Exercise brief :: What follows is a listing; restate all of it word for word.

Records provided ::
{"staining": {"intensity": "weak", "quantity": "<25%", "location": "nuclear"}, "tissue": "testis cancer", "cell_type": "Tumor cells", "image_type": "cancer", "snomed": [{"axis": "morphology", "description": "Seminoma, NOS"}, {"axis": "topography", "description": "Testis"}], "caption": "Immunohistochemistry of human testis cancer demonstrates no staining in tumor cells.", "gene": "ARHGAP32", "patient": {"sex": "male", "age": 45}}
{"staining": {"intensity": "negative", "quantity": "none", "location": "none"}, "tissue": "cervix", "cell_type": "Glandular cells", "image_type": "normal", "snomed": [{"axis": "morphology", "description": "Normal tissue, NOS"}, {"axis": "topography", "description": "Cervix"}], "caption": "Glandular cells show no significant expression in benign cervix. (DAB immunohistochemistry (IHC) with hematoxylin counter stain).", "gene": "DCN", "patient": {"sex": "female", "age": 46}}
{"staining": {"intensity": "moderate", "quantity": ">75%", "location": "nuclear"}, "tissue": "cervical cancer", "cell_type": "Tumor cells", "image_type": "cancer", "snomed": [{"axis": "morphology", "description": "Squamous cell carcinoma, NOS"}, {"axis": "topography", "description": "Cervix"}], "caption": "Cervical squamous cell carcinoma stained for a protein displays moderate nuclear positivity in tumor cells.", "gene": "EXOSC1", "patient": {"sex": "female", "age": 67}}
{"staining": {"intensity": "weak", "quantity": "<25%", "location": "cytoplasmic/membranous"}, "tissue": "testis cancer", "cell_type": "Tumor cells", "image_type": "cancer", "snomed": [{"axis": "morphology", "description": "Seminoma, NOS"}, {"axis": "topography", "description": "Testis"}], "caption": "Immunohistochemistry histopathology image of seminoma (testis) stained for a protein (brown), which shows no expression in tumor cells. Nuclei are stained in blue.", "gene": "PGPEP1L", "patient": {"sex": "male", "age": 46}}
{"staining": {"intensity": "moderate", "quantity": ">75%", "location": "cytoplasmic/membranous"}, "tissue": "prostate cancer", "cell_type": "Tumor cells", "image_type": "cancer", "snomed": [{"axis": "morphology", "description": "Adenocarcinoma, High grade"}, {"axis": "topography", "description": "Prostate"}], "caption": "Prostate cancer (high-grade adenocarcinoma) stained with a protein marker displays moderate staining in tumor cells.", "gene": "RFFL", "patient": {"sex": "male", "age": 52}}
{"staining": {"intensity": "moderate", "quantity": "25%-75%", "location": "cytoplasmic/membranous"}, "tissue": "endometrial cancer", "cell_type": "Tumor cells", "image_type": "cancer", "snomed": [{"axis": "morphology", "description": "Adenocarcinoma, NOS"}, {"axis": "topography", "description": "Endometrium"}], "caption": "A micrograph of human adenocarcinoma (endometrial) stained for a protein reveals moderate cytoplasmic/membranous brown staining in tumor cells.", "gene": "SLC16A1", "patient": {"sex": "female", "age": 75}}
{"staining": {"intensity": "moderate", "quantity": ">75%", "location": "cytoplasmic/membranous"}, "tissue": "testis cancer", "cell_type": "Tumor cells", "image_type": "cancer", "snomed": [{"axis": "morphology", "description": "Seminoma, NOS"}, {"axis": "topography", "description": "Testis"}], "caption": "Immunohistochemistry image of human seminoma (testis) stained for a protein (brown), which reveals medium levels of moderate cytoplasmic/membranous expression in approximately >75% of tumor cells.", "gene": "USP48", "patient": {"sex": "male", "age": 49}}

Written answer ::
{"staining": {"intensity": "weak", "quantity": "<25%", "location": "nuclear"}, "tissue": "testis cancer", "cell_type": "Tumor cells", "image_type": "cancer", "snomed": [{"axis": "morphology", "description": "Seminoma, NOS"}, {"axis": "topography", "description": "Testis"}], "caption": "Immunohistochemistry of human testis cancer demonstrates no staining in tumor cells.", "gene": "ARHGAP32", "patient": {"sex": "male", "age": 45}}
{"staining": {"intensity": "negative", "quantity": "none", "location": "none"}, "tissue": "cervix", "cell_type": "Glandular cells", "image_type": "normal", "snomed": [{"axis": "morphology", "description": "Normal tissue, NOS"}, {"axis": "topography", "description": "Cervix"}], "caption": "Glandular cells show no significant expression in benign cervix. (DAB immunohistochemistry (IHC) with hematoxylin counter stain).", "gene": "DCN", "patient": {"sex": "female", "age": 46}}
{"staining": {"intensity": "moderate", "quantity": ">75%", "location": "nuclear"}, "tissue": "cervical cancer", "cell_type": "Tumor cells", "image_type": "cancer", "snomed": [{"axis": "morphology", "description": "Squamous cell carcinoma, NOS"}, {"axis": "topography", "description": "Cervix"}], "caption": "Cervical squamous cell carcinoma stained for a protein displays moderate nuclear positivity in tumor cells.", "gene": "EXOSC1", "patient": {"sex": "female", "age": 67}}
{"staining": {"intensity": "weak", "quantity": "<25%", "location": "cytoplasmic/membranous"}, "tissue": "testis cancer", "cell_type": "Tumor cells", "image_type": "cancer", "snomed": [{"axis": "morphology", "description": "Seminoma, NOS"}, {"axis": "topography", "description": "Testis"}], "caption": "Immunohistochemistry histopathology image of seminoma (testis) stained for a protein (brown), which shows no expression in tumor cells. Nuclei are stained in blue.", "gene": "PGPEP1L", "patient": {"sex": "male", "age": 46}}
{"staining": {"intensity": "moderate", "quantity": ">75%", "location": "cytoplasmic/membranous"}, "tissue": "prostate cancer", "cell_type": "Tumor cells", "image_type": "cancer", "snomed": [{"axis": "morphology", "description": "Adenocarcinoma, High grade"}, {"axis": "topography", "description": "Prostate"}], "caption": "Prostate cancer (high-grade adenocarcinoma) stained with a protein marker displays moderate staining in tumor cells.", "gene": "RFFL", "patient": {"sex": "male", "age": 52}}
{"staining": {"intensity": "moderate", "quantity": "25%-75%", "location": "cytoplasmic/membranous"}, "tissue": "endometrial cancer", "cell_type": "Tumor cells", "image_type": "cancer", "snomed": [{"axis": "morphology", "description": "Adenocarcinoma, NOS"}, {"axis": "topography", "description": "Endometrium"}], "caption": "A micrograph of human adenocarcinoma (endometrial) stained for a protein reveals moderate cytoplasmic/membranous brown staining in tumor cells.", "gene": "SLC16A1", "patient": {"sex": "female", "age": 75}}
{"staining": {"intensity": "moderate", "quantity": ">75%", "location": "cytoplasmic/membranous"}, "tissue": "testis cancer", "cell_type": "Tumor cells", "image_type": "cancer", "snomed": [{"axis": "morphology", "description": "Seminoma, NOS"}, {"axis": "topography", "description": "Testis"}], "caption": "Immunohistochemistry image of human seminoma (testis) stained for a protein (brown), which reveals medium levels of moderate cytoplasmic/membranous expression in approximately >75% of tumor cells.", "gene": "USP48", "patient": {"sex": "male", "age": 49}}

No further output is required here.